Paragon Construction was set to start work first thing the morning of Aug. 18 installing culverts, water pipes and other features that will become part of the $32 million project.

Signs erected along U.S. 7 warned motorists that the construction would start.

However, project opponents won an injunction in U.S. District Court in Burlington that has halted the project, said attorney Liam Murphy, who is representing businesses fighting the reconstruction.

The injunction is based on a stormwater permit appeal that construction opponents filed earlier this year.

U.S. District Court Judge William Sessions agreed to the injunction, at least until a hearing scheduled for Aug. 18, Murphy said.

Vermont Transportation Secretary Patricia McDonald said her agency would ask the court to postpone the hearing until Aug. 28 to give attorneys time to review the appeal.
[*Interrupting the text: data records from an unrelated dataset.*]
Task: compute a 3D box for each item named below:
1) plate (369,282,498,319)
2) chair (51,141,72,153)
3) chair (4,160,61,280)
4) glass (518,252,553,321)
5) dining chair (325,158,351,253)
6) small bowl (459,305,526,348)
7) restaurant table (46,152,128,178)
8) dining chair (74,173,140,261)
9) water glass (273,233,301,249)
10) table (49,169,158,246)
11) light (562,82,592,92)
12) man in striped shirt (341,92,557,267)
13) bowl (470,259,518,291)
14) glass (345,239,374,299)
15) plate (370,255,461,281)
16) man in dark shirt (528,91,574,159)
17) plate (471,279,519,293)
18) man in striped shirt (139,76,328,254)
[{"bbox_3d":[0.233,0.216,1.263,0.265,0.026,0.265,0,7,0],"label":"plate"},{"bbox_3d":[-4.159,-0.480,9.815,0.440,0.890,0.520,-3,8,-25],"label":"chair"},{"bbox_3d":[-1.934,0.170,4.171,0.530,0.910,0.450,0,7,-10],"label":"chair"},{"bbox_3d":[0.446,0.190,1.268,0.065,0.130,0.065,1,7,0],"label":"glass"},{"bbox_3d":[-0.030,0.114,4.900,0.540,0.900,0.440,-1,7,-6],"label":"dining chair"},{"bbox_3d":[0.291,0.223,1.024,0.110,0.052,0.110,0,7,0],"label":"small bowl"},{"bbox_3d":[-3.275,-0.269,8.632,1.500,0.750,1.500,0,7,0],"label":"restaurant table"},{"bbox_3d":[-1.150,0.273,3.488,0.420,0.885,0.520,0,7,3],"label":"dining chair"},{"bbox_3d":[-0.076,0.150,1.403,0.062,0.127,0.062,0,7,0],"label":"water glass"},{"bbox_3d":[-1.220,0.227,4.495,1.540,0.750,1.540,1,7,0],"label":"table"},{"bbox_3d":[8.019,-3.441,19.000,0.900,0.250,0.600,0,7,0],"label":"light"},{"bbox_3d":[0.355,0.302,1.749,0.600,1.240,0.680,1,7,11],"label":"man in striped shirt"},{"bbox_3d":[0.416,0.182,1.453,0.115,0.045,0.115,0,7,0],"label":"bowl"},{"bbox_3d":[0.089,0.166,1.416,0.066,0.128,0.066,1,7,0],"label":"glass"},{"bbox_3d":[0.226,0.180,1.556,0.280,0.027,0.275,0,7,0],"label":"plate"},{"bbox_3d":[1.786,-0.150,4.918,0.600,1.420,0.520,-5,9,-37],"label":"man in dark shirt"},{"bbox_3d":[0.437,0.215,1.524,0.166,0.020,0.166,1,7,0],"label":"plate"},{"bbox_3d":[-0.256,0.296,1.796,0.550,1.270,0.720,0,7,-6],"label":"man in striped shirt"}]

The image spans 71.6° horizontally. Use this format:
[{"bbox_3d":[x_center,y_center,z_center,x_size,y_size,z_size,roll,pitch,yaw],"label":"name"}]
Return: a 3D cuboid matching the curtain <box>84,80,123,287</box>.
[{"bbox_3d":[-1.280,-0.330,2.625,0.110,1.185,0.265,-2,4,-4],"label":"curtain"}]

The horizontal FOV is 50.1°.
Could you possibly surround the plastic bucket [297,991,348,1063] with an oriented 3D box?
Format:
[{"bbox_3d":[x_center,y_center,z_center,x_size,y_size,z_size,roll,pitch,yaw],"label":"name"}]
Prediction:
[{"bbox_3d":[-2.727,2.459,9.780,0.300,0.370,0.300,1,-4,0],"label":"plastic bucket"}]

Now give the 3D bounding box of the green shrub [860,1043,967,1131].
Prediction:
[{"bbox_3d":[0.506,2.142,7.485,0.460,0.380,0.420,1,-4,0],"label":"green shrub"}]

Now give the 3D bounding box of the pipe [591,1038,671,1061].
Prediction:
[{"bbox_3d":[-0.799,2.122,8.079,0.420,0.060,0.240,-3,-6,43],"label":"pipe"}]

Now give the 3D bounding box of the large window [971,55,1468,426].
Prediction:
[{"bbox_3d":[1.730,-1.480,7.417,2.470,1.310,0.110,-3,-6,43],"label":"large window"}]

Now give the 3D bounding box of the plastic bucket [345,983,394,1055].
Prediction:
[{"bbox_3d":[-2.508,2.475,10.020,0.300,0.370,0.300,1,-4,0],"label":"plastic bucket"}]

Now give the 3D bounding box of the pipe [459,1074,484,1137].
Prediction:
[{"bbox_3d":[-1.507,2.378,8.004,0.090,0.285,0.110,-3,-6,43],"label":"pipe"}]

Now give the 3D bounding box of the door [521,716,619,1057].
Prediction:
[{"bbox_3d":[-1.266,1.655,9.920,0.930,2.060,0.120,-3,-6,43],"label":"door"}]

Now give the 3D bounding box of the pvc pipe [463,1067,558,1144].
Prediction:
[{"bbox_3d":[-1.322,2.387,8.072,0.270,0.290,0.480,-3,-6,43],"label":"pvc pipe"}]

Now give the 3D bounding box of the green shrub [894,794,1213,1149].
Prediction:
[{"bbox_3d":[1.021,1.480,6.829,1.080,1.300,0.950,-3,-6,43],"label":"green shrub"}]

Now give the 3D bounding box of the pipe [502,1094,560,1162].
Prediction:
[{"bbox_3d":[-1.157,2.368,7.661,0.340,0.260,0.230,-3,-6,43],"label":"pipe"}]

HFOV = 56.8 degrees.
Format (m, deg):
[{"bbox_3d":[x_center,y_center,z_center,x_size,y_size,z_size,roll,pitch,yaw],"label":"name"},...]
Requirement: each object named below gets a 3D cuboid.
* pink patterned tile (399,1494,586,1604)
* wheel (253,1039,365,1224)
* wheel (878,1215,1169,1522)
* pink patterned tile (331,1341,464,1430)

Construction on U.S. 7 will not start at least until then, McDonald said.

Murphy said he also has filed papers in Chittenden Superior Court and with the Vermont Water Resources Board to stop the construction until appeals are sorted out.

McDonald and Project Manager Richard Ranaldo said they had not seen the court papers Friday and could not comment on them directly. Ranaldo denounced the delay.

"It’s unfortunate that this group continues to try to hold the traveling public hostage,’ Ranaldo said.

The project would cover 3.1 mi. (5 km) along U.S. 7 between South Burlington and Shelburne. The work has been planned since the early 1980s, but design changes, appeals by opponents and other events delayed the reconstruction.

The rebuilt road would have four lanes, two in each direction. A grassy median would divide north and southbound lanes. It would have cuts to let motorists make left-hand turns.

Some business owners along the project’s route object to the median, saying it would limit access to their shops and offices.